Yeah, it's generally a bad idea to assume that French parties represent a clear and uniform ideological or cultural tradition. That has almost never been the case in French history (the only genuine example I can see of a major political party with a coherent ideology is the PCF). Dating back from the days of the French Revolution, politics have always revolved around loose networks of notables sharing a set of priorities and a basic political strategy, but which could easily shift around if a new situation came up. This was the basic lay of the land until the turn of the 20th century. The rise of the socialists and the formation of an actual organized Radical Party put a little more order in all this, but it was still far from the model of the British party system at that time. Things were a bit more organized during the Fourth Republic, but only so much, and the first years of the Fifth Republic was (at least initially) a step back toward a more fragmented and shifting party system. Things eventually consolidated back into the "Big Four" party system of the 1970s and 80s, but by that point, catch-all parties was the order of the day, so ideological cohesiveness wasn't the main priority anyway (and besides, RPR/UDF soon developed into.

All this lengthy premise is to say that, yes, trying to map Rémond’s typology into specific parties is by and large a fool's errand.

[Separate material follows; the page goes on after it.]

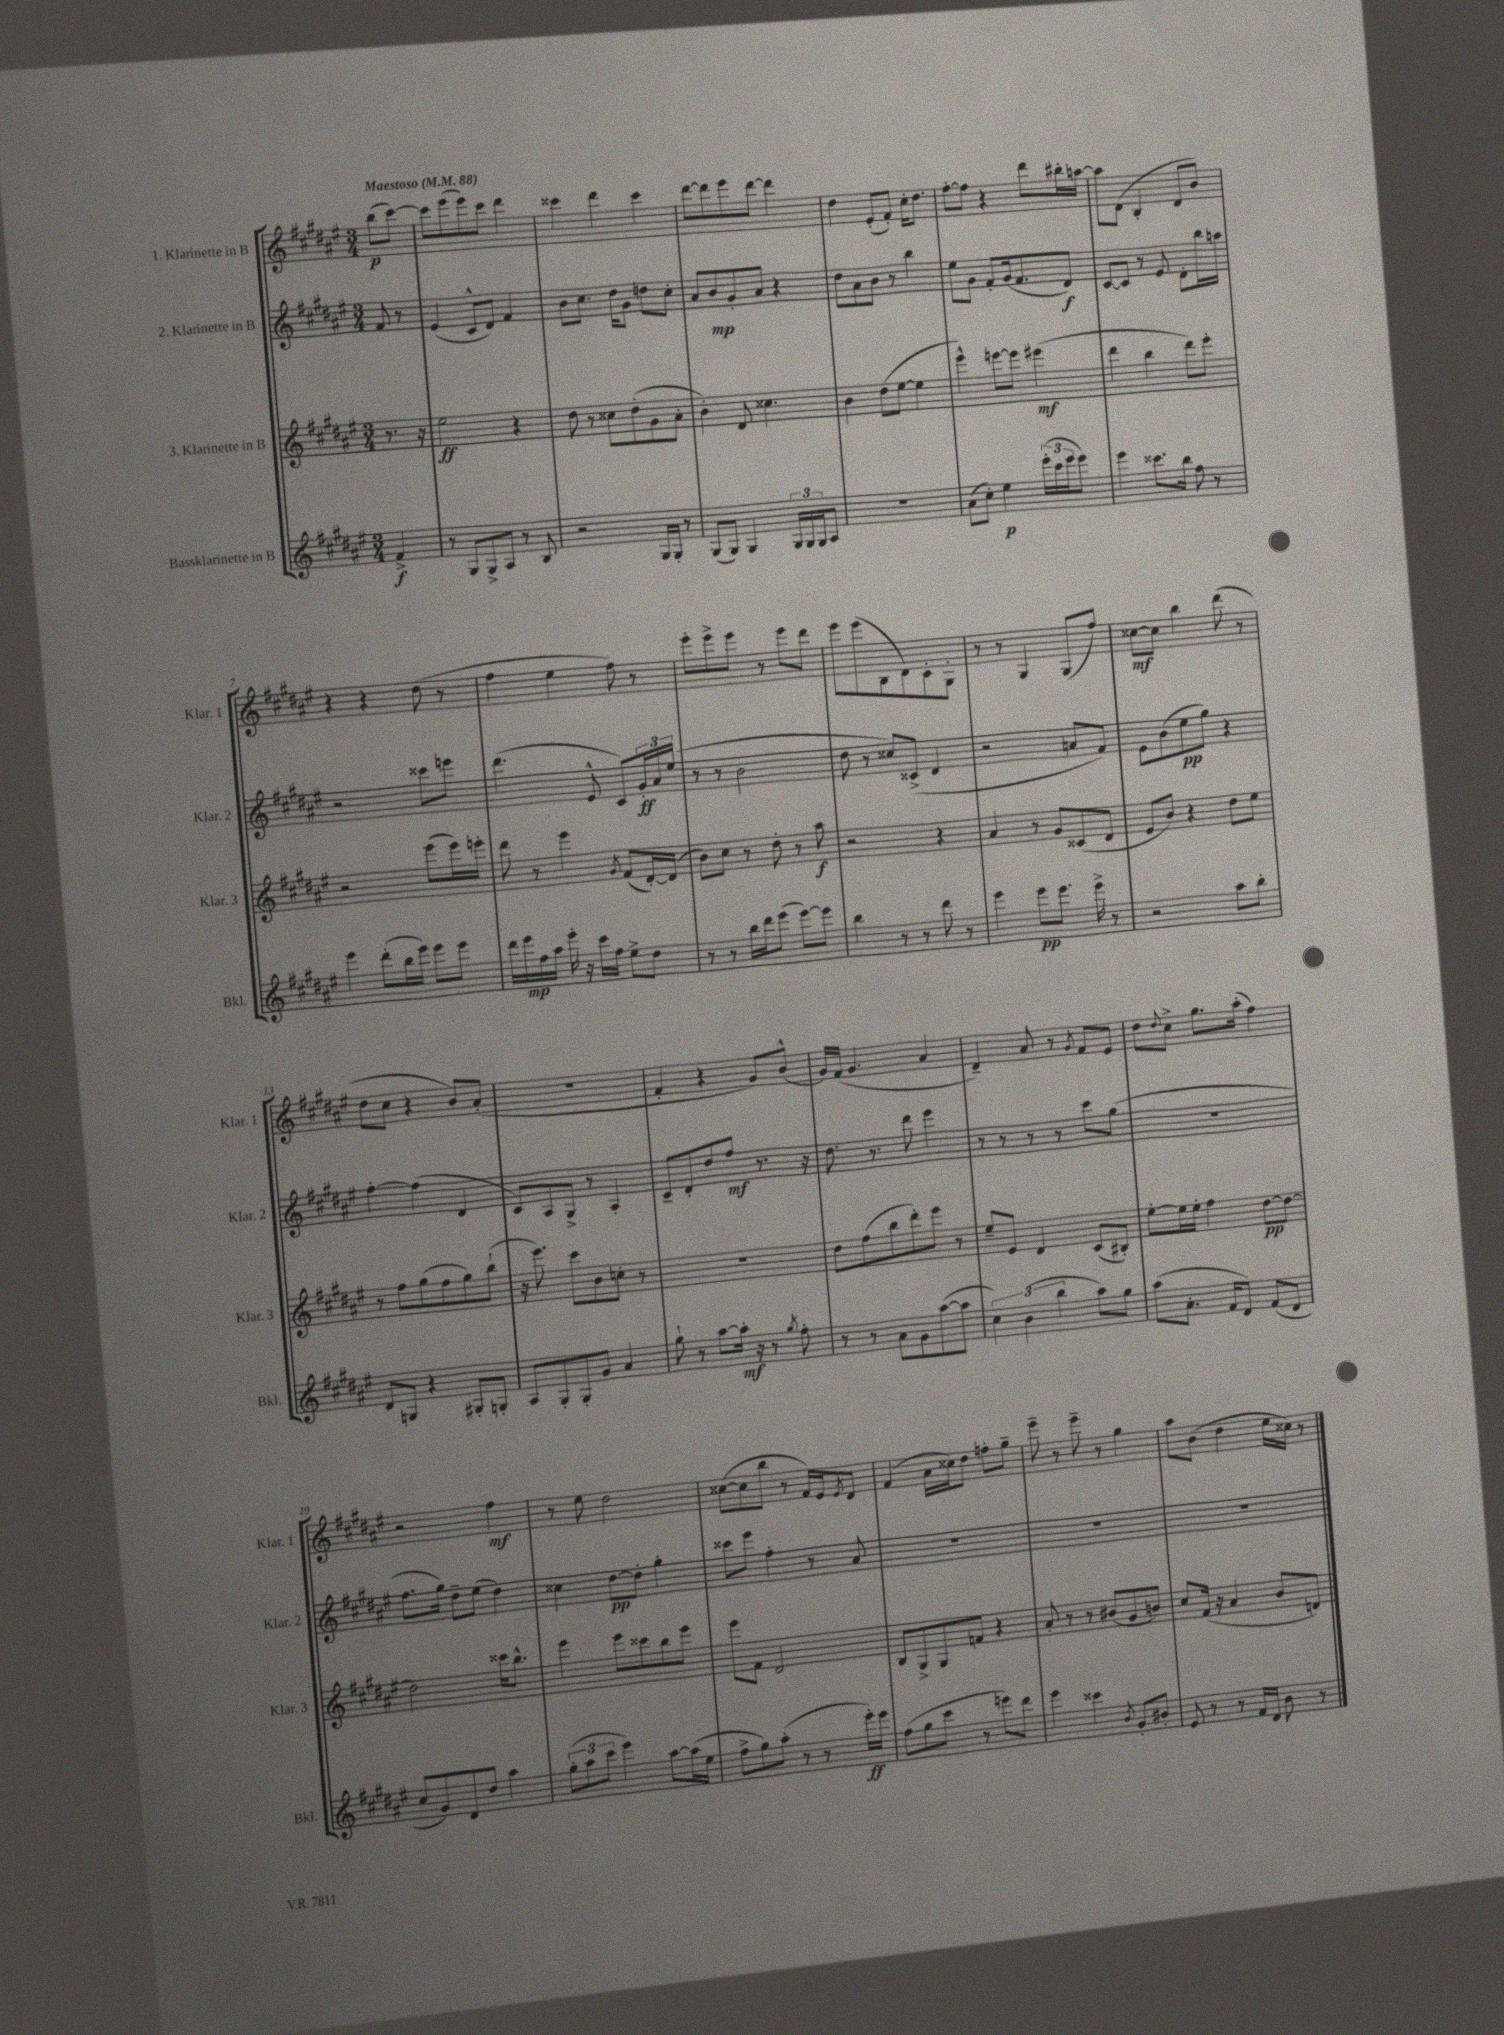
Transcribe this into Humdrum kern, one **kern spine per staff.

I think they are much more productively understood as three basic tendencies that are present within the French right writ large. How well they correspond to given parties will vary a lot over time. So, in this case, Gaullism in the days of De Gaulle was about as close as you get to a Bonapartist-inflected right in this past century: built around a charismatic leader, using a unifying, inclusive form of nationalist rhetoric, and being keen on state intervention in the economic sphere. However, the gaullist movement became a very different beast soon after De Gaulle's death (especially under Chirac, who experimented with almost every right-of-center ideology under the sun). Nowadays, you can see various right-wing figures embodying each tendency to various extents. A lot of the Orléanist right has migrated into FBM's orbit, but some of them are still part of LR (mainly Valérie Pécresse at this point). The Bonapartist tendency has been kind of moribund lately since Philippe Séguin's career ended some time in the early 2000s, but I guess someone like Xavier Bertrand might be trying to take it up. The Legitimist tendency has been ascendant more or less ever since the whole debacle around SSM in 2013: that's the area both Fillon and Wauquiez catered most to. But it doesn't seem to have served them very well.